-------- EXTRACT PROVIDED

An intermediate element may be mechanically coupled to an external system that may be configured to assist in an extraction of the pool cleaning robot from the pool; wherein the pool cleaning robot may be configured to perform the movement of the intermediate element between the first position and the second position based on a command from the system.

An intermediate element may be mechanically coupled to the external system via a cable; and wherein the movement of the intermediate element between the first position and the second position may be responsive to a tension of the cable.

The pool cleaning robot may include a motor that may be configured to assist in propelling the pool cleaning robot during the exit process.

The pool cleaning robot may include a winch that may be configured to propel the pool cleaning robot during the exit process.

The pool cleaning robot may include at least one aperture for draining fluid from the pool cleaning robot during the exit process; and a controller that may be configured to affect a timing of at least one phase of the exit process based upon an estimated or an actual amount of the fluid within the pool cleaning robot.

The pool cleaning robot may include at least one aperture for draining fluid from the pool cleaning robot during the exit process; and a controller that may be configured to affect a timing of at least one phase of the exit process based upon an aggregate weight of the pool cleaning robot and the fluid within the pool cleaning robot.

The pool cleaning robot may include a controller that may be configured to prevent a center of the pool cleaning robot from passing an edge of the pool before an amount of fluid that resides in the pool cleaning robot may be below a predefined threshold.

The one or more second interfacing elements may be configured to reduce a friction between an edge of the pool and the pool cleaning robot during the portion of the exit process.

At least one of the one or more second interfacing elements may be coupled to a bottom of the housing.

----------------

TASKS TO CARRY OUT:
a) Answer each question from the pool cleaning robot passage:
(i) Through what may the intermediate element be mechanically coupled to the external system?
(ii) Besides a motor, what component may be configured to propel the robot during the exit process?
(iii) What may the one or more second interfacing elements reduce during the portion of the exit process?
b) According to the pool cleaning robot passage, on what may the controller base the timing of at least one phase of the exit process? List every such basis.
Answer using only the pool cleaning robot passage.

-------- GIVEN RECORDS

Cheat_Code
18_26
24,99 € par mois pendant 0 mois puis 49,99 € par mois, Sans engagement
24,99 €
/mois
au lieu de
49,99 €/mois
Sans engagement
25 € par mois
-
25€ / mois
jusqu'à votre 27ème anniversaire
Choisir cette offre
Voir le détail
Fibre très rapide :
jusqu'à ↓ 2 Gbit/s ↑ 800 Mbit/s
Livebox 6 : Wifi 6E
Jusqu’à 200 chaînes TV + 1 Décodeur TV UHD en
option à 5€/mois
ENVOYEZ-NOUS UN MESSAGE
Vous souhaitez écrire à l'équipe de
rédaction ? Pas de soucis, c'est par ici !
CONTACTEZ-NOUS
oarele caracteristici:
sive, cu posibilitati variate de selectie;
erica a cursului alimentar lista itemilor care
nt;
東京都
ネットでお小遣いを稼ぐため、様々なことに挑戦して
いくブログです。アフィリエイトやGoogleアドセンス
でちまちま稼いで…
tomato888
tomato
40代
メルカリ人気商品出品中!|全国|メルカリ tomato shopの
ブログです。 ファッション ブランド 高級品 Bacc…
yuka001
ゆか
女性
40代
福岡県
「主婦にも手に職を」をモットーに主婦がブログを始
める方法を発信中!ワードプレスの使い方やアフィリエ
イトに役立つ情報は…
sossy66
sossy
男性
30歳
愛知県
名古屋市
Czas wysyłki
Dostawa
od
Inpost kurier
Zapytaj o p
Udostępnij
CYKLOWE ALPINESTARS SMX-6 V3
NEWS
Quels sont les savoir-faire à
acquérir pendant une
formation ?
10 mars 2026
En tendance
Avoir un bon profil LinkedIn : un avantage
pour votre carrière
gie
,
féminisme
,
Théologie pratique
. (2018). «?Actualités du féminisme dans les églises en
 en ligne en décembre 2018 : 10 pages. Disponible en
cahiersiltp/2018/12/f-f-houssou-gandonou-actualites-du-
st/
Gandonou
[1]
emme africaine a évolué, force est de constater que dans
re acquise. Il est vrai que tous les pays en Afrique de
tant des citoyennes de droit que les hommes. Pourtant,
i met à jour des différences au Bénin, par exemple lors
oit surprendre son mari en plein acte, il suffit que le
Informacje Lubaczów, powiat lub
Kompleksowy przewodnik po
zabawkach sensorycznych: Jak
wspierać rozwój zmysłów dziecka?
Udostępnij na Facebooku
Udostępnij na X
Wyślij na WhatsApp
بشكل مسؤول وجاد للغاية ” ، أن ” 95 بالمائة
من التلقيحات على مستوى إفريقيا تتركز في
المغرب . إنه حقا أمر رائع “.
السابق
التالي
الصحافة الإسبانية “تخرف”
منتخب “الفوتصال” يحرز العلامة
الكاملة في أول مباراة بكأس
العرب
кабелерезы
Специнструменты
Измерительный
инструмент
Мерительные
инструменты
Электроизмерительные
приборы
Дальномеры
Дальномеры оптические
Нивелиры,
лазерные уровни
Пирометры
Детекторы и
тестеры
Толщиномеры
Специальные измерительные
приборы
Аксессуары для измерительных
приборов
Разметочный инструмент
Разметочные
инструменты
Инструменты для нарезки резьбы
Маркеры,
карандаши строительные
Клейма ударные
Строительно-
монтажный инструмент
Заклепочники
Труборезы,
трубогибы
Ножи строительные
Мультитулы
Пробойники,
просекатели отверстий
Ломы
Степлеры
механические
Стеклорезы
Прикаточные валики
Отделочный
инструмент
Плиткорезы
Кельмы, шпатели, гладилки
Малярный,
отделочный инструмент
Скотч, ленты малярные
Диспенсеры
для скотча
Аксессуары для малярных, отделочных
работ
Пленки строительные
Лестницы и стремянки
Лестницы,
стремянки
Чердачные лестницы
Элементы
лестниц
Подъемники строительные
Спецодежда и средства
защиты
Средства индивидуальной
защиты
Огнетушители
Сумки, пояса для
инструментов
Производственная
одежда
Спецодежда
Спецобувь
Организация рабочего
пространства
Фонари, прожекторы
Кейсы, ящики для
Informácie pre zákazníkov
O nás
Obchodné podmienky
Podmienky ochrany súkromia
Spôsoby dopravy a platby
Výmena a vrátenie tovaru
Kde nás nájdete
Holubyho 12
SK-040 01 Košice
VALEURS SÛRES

----------------

YOUR WRITTEN ANSWERS:
a)
(i) A cable.
(ii) A winch.
(iii) The friction between an edge of the pool and the pool cleaning robot.

b)
- An estimated amount of the fluid within the pool cleaning robot
- An actual amount of the fluid within the pool cleaning robot
- The aggregate weight of the pool cleaning robot and the fluid within it